■ TASK OBJECTIVE
Gather each line containing the string "interested" from these entries.

......

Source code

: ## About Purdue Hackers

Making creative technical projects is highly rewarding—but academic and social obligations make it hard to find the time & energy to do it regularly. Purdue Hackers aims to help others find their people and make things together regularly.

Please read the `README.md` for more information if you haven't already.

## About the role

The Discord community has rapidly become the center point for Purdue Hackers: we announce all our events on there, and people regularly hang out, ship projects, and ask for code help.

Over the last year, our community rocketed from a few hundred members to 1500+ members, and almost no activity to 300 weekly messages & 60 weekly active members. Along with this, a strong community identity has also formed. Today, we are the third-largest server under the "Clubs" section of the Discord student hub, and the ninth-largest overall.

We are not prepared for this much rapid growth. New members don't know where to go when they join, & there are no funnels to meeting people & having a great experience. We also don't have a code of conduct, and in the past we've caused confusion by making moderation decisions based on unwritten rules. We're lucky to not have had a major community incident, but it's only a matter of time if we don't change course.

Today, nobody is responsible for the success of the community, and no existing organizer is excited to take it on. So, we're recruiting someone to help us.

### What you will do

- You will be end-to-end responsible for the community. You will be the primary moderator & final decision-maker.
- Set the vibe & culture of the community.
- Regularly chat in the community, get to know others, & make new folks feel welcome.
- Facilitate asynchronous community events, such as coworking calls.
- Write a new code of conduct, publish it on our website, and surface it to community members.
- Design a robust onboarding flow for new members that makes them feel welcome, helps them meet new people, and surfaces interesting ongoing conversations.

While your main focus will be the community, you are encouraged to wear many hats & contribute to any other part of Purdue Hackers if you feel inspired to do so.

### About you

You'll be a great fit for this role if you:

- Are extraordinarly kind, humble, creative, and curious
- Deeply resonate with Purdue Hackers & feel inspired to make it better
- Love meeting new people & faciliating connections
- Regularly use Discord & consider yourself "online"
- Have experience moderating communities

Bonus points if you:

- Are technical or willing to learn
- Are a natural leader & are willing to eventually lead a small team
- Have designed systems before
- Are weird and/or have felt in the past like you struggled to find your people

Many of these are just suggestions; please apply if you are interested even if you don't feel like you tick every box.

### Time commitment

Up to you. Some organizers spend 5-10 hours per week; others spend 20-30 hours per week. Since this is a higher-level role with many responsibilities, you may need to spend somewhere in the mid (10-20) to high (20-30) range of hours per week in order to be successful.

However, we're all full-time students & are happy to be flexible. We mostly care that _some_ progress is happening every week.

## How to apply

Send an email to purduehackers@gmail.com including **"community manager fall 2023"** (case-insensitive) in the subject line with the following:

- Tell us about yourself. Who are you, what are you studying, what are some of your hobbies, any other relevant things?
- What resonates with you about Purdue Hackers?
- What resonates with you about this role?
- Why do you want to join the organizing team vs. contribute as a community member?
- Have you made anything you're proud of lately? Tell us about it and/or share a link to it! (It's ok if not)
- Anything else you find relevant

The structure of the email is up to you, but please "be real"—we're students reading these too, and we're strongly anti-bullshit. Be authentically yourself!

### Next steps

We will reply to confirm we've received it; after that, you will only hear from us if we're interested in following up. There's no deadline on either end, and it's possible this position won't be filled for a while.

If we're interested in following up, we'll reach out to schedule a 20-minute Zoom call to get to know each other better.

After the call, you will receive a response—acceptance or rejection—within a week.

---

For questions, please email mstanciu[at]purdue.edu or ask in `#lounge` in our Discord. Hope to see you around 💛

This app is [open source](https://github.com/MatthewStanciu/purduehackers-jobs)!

......

■ SOLVED EXERCISE
Many of these are just suggestions; please apply if you are interested even if you don't feel like you tick every box.
We will reply to confirm we've received it; after that, you will only hear from us if we're interested in following up. There's no deadline on either end, and it's possible this position won't be filled for a while.
If we're interested in following up, we'll reach out to schedule a 20-minute Zoom call to get to know each other better.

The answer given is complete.